* Do this: All of the data below must be repeated exactly.
· · · · ·
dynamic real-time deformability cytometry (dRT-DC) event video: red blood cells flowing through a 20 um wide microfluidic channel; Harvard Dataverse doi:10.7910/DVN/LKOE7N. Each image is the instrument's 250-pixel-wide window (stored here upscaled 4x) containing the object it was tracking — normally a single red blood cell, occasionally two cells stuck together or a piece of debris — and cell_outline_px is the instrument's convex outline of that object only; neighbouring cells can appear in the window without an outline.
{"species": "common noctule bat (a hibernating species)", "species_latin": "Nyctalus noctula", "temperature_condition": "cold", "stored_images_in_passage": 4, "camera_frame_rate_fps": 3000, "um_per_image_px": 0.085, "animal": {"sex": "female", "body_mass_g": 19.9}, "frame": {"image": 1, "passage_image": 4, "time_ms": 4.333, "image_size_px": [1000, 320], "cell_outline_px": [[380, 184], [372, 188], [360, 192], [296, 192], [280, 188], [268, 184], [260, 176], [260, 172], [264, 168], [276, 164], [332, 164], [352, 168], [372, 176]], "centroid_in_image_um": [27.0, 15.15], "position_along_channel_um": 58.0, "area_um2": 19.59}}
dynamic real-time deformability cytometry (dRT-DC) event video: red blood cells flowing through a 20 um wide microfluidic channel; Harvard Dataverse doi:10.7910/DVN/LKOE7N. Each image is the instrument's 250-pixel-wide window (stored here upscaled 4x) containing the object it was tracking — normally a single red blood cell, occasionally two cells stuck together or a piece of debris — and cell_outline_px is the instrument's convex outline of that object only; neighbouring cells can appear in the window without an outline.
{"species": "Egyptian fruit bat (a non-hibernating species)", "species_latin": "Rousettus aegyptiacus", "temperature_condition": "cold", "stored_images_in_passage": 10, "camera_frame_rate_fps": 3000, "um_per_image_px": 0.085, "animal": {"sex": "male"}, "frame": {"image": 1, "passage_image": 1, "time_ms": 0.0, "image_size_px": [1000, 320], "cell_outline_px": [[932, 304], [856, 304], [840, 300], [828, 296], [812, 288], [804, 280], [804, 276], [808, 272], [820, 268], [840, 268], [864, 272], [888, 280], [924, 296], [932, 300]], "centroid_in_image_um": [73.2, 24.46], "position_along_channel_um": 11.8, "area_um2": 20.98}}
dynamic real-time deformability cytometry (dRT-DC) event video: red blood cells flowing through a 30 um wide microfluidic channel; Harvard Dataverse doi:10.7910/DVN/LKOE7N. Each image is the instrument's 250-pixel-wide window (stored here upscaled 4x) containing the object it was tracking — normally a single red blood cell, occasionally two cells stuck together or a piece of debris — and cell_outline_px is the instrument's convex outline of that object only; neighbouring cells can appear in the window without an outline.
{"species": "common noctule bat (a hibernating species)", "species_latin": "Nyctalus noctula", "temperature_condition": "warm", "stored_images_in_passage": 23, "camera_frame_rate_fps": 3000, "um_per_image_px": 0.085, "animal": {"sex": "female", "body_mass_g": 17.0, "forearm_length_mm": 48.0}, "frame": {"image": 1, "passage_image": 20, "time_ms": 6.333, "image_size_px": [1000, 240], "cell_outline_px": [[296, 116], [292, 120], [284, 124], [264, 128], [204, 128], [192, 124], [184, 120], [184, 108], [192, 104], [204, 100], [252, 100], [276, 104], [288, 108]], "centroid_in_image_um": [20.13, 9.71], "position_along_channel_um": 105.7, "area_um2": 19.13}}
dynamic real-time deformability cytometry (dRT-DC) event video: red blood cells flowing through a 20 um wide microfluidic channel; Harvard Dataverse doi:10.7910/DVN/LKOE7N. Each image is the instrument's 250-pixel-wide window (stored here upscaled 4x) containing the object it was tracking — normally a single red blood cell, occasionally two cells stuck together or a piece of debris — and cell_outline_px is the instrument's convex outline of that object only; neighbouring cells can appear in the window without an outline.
· · · · ·
* Task result:
dynamic real-time deformability cytometry (dRT-DC) event video: red blood cells flowing through a 20 um wide microfluidic channel; Harvard Dataverse doi:10.7910/DVN/LKOE7N. Each image is the instrument's 250-pixel-wide window (stored here upscaled 4x) containing the object it was tracking — normally a single red blood cell, occasionally two cells stuck together or a piece of debris — and cell_outline_px is the instrument's convex outline of that object only; neighbouring cells can appear in the window without an outline.
{"species": "common noctule bat (a hibernating species)", "species_latin": "Nyctalus noctula", "temperature_condition": "cold", "stored_images_in_passage": 4, "camera_frame_rate_fps": 3000, "um_per_image_px": 0.085, "animal": {"sex": "female", "body_mass_g": 19.9}, "frame": {"image": 1, "passage_image": 4, "time_ms": 4.333, "image_size_px": [1000, 320], "cell_outline_px": [[380, 184], [372, 188], [360, 192], [296, 192], [280, 188], [268, 184], [260, 176], [260, 172], [264, 168], [276, 164], [332, 164], [352, 168], [372, 176]], "centroid_in_image_um": [27.0, 15.15], "position_along_channel_um": 58.0, "area_um2": 19.59}}
dynamic real-time deformability cytometry (dRT-DC) event video: red blood cells flowing through a 20 um wide microfluidic channel; Harvard Dataverse doi:10.7910/DVN/LKOE7N. Each image is the instrument's 250-pixel-wide window (stored here upscaled 4x) containing the object it was tracking — normally a single red blood cell, occasionally two cells stuck together or a piece of debris — and cell_outline_px is the instrument's convex outline of that object only; neighbouring cells can appear in the window without an outline.
{"species": "Egyptian fruit bat (a non-hibernating species)", "species_latin": "Rousettus aegyptiacus", "temperature_condition": "cold", "stored_images_in_passage": 10, "camera_frame_rate_fps": 3000, "um_per_image_px": 0.085, "animal": {"sex": "male"}, "frame": {"image": 1, "passage_image": 1, "time_ms": 0.0, "image_size_px": [1000, 320], "cell_outline_px": [[932, 304], [856, 304], [840, 300], [828, 296], [812, 288], [804, 280], [804, 276], [808, 272], [820, 268], [840, 268], [864, 272], [888, 280], [924, 296], [932, 300]], "centroid_in_image_um": [73.2, 24.46], "position_along_channel_um": 11.8, "area_um2": 20.98}}
dynamic real-time deformability cytometry (dRT-DC) event video: red blood cells flowing through a 30 um wide microfluidic channel; Harvard Dataverse doi:10.7910/DVN/LKOE7N. Each image is the instrument's 250-pixel-wide window (stored here upscaled 4x) containing the object it was tracking — normally a single red blood cell, occasionally two cells stuck together or a piece of debris — and cell_outline_px is the instrument's convex outline of that object only; neighbouring cells can appear in the window without an outline.
{"species": "common noctule bat (a hibernating species)", "species_latin": "Nyctalus noctula", "temperature_condition": "warm", "stored_images_in_passage": 23, "camera_frame_rate_fps": 3000, "um_per_image_px": 0.085, "animal": {"sex": "female", "body_mass_g": 17.0, "forearm_length_mm": 48.0}, "frame": {"image": 1, "passage_image": 20, "time_ms": 6.333, "image_size_px": [1000, 240], "cell_outline_px": [[296, 116], [292, 120], [284, 124], [264, 128], [204, 128], [192, 124], [184, 120], [184, 108], [192, 104], [204, 100], [252, 100], [276, 104], [288, 108]], "centroid_in_image_um": [20.13, 9.71], "position_along_channel_um": 105.7, "area_um2": 19.13}}
dynamic real-time deformability cytometry (dRT-DC) event video: red blood cells flowing through a 20 um wide microfluidic channel; Harvard Dataverse doi:10.7910/DVN/LKOE7N. Each image is the instrument's 250-pixel-wide window (stored here upscaled 4x) containing the object it was tracking — normally a single red blood cell, occasionally two cells stuck together or a piece of debris — and cell_outline_px is the instrument's convex outline of that object only; neighbouring cells can appear in the window without an outline.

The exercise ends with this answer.